ASSIGNMENT
In the records below, turn everything from the line containing "I'd like to" down to the line containing "0.159315, 0.986684, 0.098975]]" into a numbered list. Leave out blank lines and the pictures.

THE DATA
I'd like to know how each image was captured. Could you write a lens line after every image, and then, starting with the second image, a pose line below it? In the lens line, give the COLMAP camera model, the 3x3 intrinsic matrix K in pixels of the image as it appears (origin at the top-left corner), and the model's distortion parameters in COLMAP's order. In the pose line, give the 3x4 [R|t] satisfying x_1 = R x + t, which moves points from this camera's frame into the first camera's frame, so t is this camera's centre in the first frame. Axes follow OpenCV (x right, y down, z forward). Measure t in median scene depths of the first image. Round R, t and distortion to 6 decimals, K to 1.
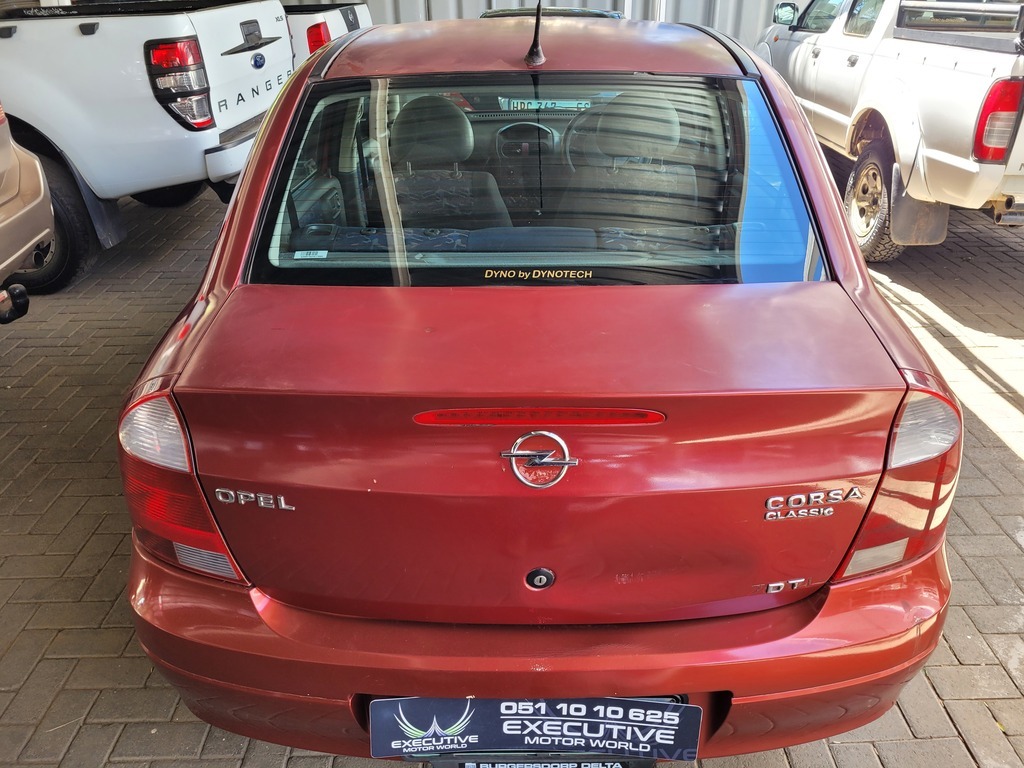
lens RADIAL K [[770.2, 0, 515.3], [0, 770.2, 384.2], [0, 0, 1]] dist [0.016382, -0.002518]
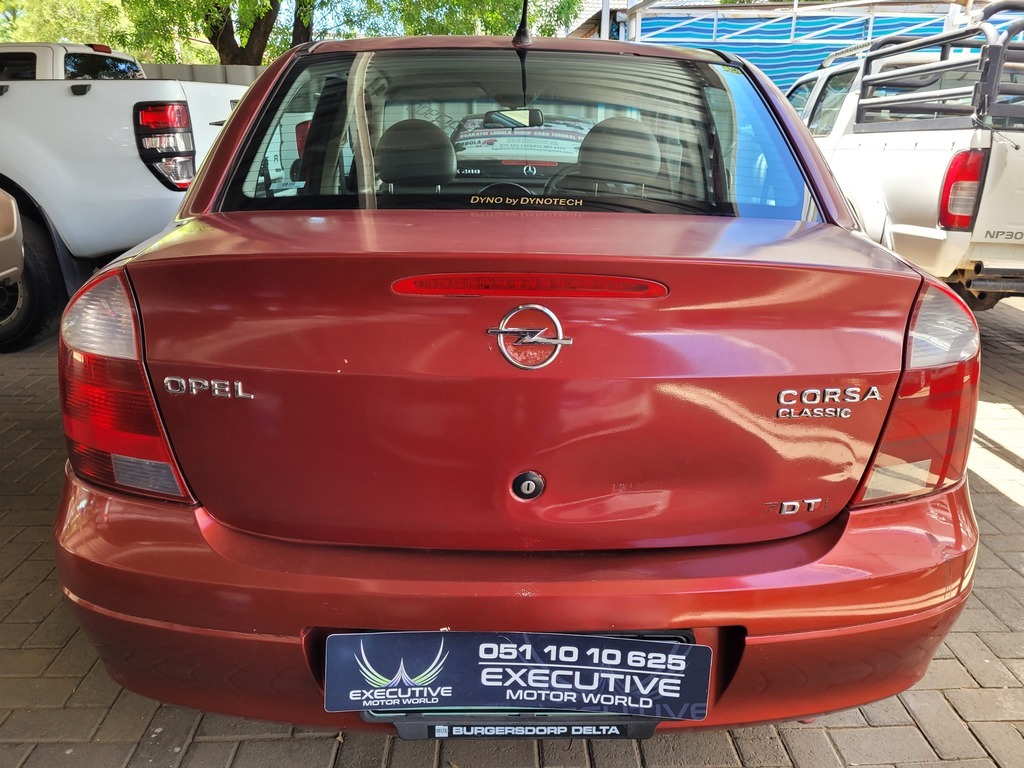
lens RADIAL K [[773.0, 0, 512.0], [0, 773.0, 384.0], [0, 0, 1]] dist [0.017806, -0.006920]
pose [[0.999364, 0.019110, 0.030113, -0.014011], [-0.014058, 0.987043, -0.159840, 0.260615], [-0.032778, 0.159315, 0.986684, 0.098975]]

...

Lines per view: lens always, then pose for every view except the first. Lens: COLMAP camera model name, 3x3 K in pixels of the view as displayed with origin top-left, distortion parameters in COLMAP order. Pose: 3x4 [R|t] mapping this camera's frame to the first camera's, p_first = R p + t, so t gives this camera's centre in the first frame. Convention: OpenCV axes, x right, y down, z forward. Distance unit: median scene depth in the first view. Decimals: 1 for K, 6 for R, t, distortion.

ANSWER SECTION
1. I'd like to know how each image was captured. Could you write a lens line after every image, and then, starting with the second image, a pose line below it? In the lens line, give the COLMAP camera model, the 3x3 intrinsic matrix K in pixels of the image as it appears (origin at the top-left corner), and the model's distortion parameters in COLMAP's order. In the pose line, give the 3x4 [R|t] satisfying x_1 = R x + t, which moves points from this camera's frame into the first camera's frame, so t is this camera's centre in the first frame. Axes follow OpenCV (x right, y down, z forward). Measure t in median scene depths of the first image. Round R, t and distortion to 6 decimals, K to 1.
2. lens RADIAL K [[770.2, 0, 515.3], [0, 770.2, 384.2], [0, 0, 1]] dist [0.016382, -0.002518]
3. lens RADIAL K [[773.0, 0, 512.0], [0, 773.0, 384.0], [0, 0, 1]] dist [0.017806, -0.006920]
4. pose [[0.999364, 0.019110, 0.030113, -0.014011], [-0.014058, 0.987043, -0.159840, 0.260615], [-0.032778, 0.159315, 0.986684, 0.098975]]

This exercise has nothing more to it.